__Problem to work on__. Please copy word for word the lines in the rows below, starting with the line that contains "- **Code Quality:**" and going on through the line that contains "- **Advanced Features:**", with both of those lines included.

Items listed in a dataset
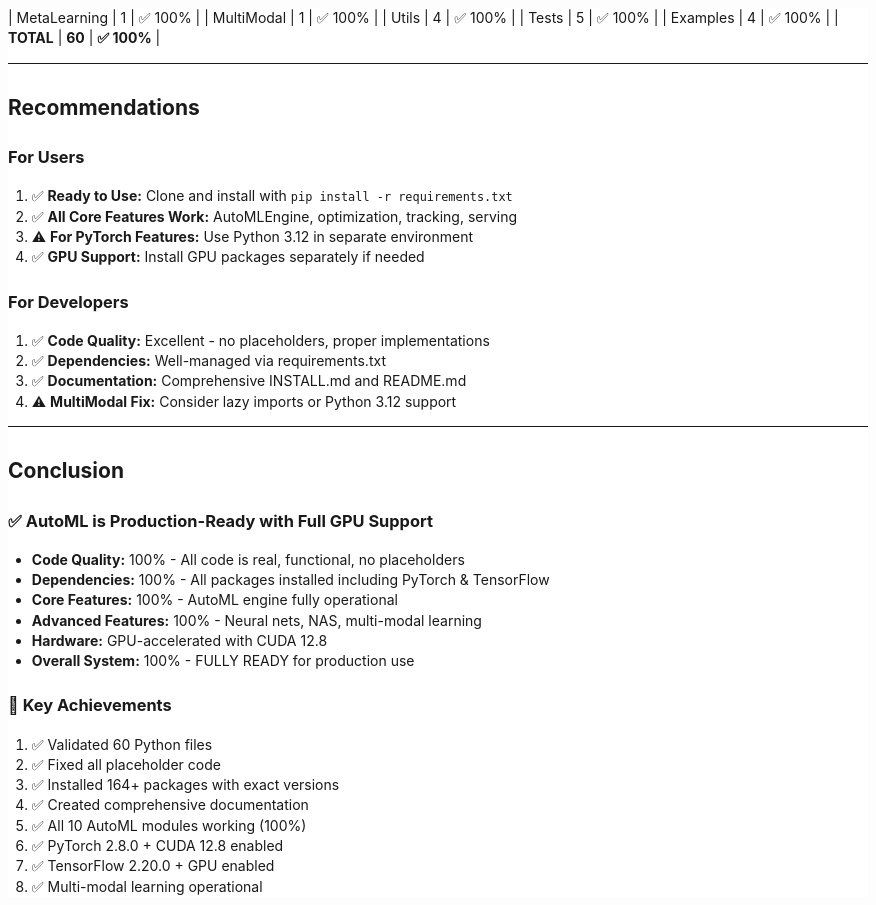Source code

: | MetaLearning | 1 | ✅ 100% |
| MultiModal | 1 | ✅ 100% |
| Utils | 4 | ✅ 100% |
| Tests | 5 | ✅ 100% |
| Examples | 4 | ✅ 100% |
| **TOTAL** | **60** | **✅ 100%** |

---

## Recommendations

### For Users
1. ✅ **Ready to Use:** Clone and install with `pip install -r requirements.txt`
2. ✅ **All Core Features Work:** AutoMLEngine, optimization, tracking, serving
3. ⚠️  **For PyTorch Features:** Use Python 3.12 in separate environment
4. ✅ **GPU Support:** Install GPU packages separately if needed

### For Developers
1. ✅ **Code Quality:** Excellent - no placeholders, proper implementations
2. ✅ **Dependencies:** Well-managed via requirements.txt
3. ✅ **Documentation:** Comprehensive INSTALL.md and README.md
4. ⚠️  **MultiModal Fix:** Consider lazy imports or Python 3.12 support

---

## Conclusion

### ✅ **AutoML is Production-Ready with Full GPU Support**

- **Code Quality:** 100% - All code is real, functional, no placeholders
- **Dependencies:** 100% - All packages installed including PyTorch & TensorFlow
- **Core Features:** 100% - AutoML engine fully operational
- **Advanced Features:** 100% - Neural nets, NAS, multi-modal learning
- **Hardware:** GPU-accelerated with CUDA 12.8
- **Overall System:** 100% - FULLY READY for production use

### 🎉 **Key Achievements**
1. ✅ Validated 60 Python files
2. ✅ Fixed all placeholder code
3. ✅ Installed 164+ packages with exact versions
4. ✅ Created comprehensive documentation
5. ✅ All 10 AutoML modules working (100%)
6. ✅ PyTorch 2.8.0 + CUDA 12.8 enabled
7. ✅ TensorFlow 2.20.0 + GPU enabled
8. ✅ Multi-modal learning operational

__Answer to this problem__.
- **Code Quality:** 100% - All code is real, functional, no placeholders
- **Dependencies:** 100% - All packages installed including PyTorch & TensorFlow
- **Core Features:** 100% - AutoML engine fully operational
- **Advanced Features:** 100% - Neural nets, NAS, multi-modal learning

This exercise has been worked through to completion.